> **Task**
Drop every picture, then transcribe the remaining data exactly.

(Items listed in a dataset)
• • • •

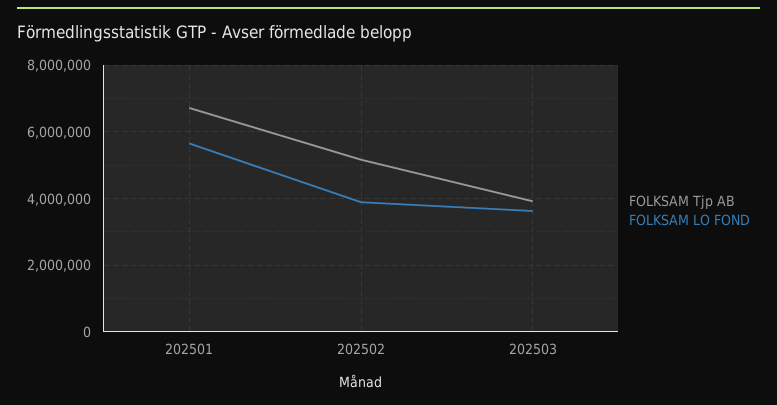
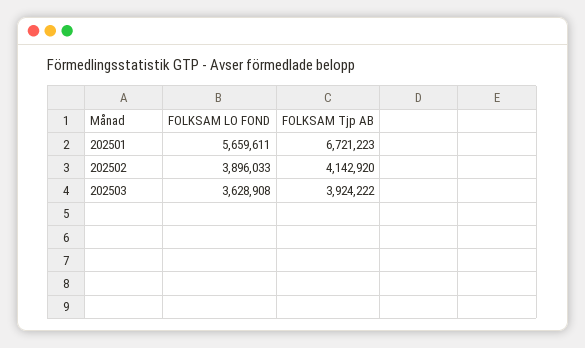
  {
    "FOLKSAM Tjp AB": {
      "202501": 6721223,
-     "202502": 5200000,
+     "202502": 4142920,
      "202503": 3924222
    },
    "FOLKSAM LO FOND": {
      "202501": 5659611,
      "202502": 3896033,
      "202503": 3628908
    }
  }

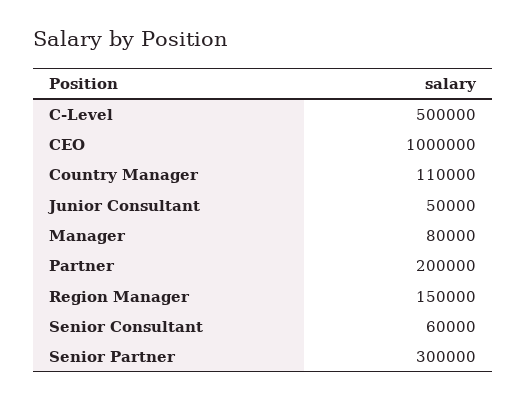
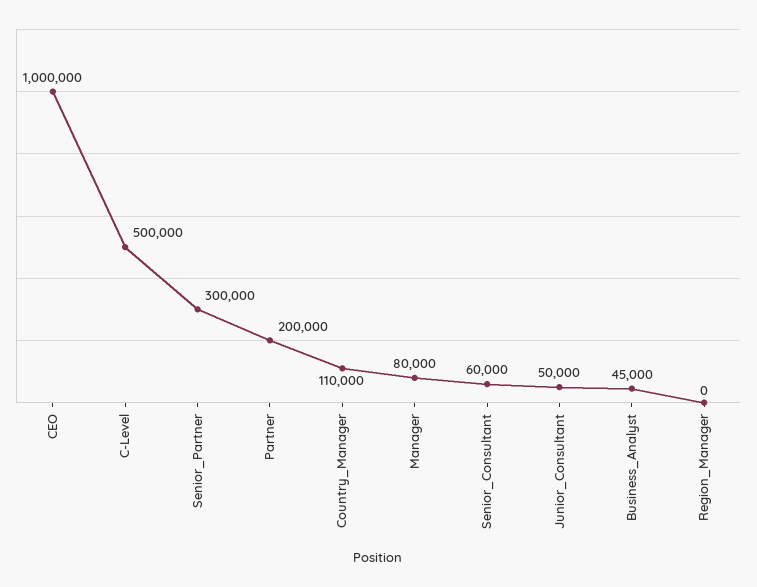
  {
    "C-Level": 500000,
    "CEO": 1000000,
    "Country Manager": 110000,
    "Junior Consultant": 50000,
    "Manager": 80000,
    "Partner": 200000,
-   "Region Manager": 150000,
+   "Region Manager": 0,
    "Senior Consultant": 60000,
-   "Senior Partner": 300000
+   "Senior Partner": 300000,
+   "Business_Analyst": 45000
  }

• • • •

> **Solution to this task**
  {
    "FOLKSAM Tjp AB": {
      "202501": 6721223,
-     "202502": 5200000,
+     "202502": 4142920,
      "202503": 3924222
    },
    "FOLKSAM LO FOND": {
      "202501": 5659611,
      "202502": 3896033,
      "202503": 3628908
    }
  }

  {
    "C-Level": 500000,
    "CEO": 1000000,
    "Country Manager": 110000,
    "Junior Consultant": 50000,
    "Manager": 80000,
    "Partner": 200000,
-   "Region Manager": 150000,
+   "Region Manager": 0,
    "Senior Consultant": 60000,
-   "Senior Partner": 300000
+   "Senior Partner": 300000,
+   "Business_Analyst": 45000
  }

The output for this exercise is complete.